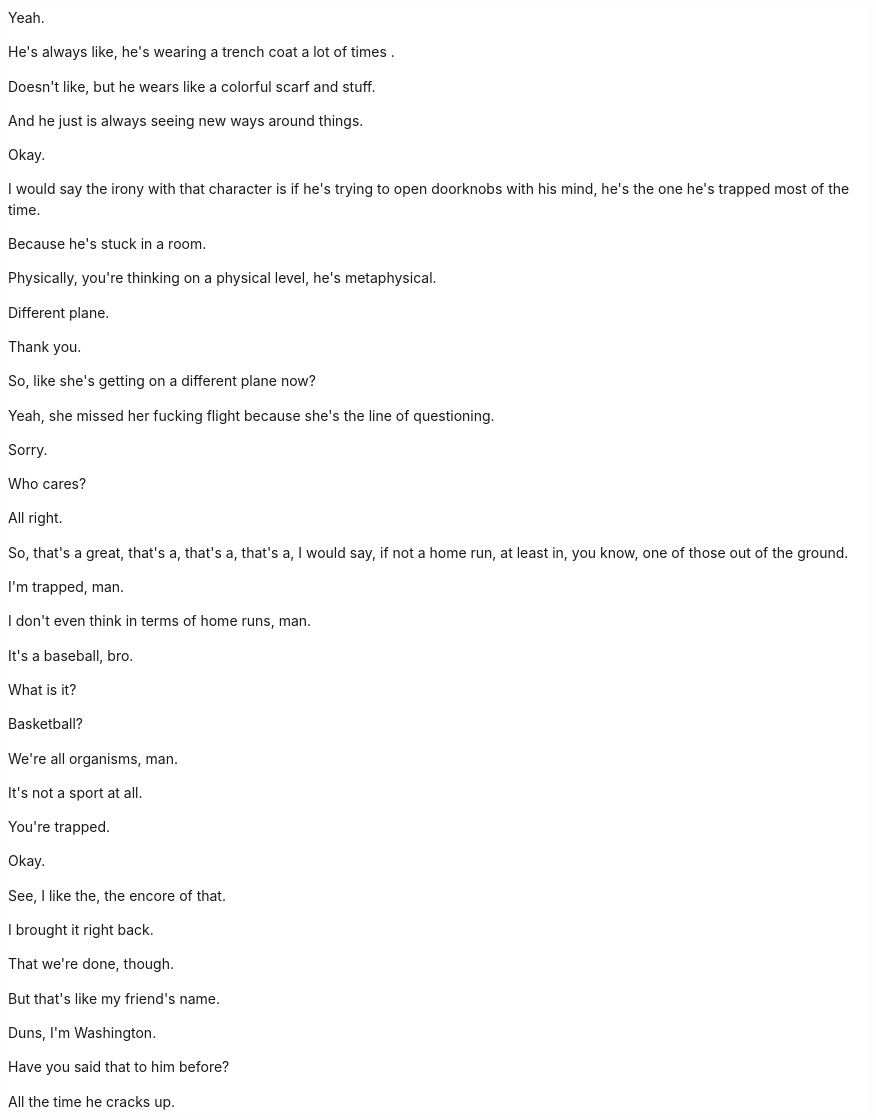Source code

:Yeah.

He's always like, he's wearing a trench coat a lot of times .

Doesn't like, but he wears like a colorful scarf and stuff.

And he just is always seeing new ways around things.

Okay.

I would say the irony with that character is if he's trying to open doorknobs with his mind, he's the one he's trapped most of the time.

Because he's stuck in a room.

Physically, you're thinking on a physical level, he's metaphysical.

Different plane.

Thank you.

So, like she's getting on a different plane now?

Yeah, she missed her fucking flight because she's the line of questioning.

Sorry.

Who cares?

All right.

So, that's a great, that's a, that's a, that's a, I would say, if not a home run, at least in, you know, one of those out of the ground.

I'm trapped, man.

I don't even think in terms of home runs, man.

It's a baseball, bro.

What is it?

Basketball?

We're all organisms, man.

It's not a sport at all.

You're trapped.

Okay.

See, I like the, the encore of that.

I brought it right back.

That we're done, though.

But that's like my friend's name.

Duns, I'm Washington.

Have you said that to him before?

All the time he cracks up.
• • •
Task directions ::
The number alone, please: how many lines in the data contain the string "like"?

Result ::
5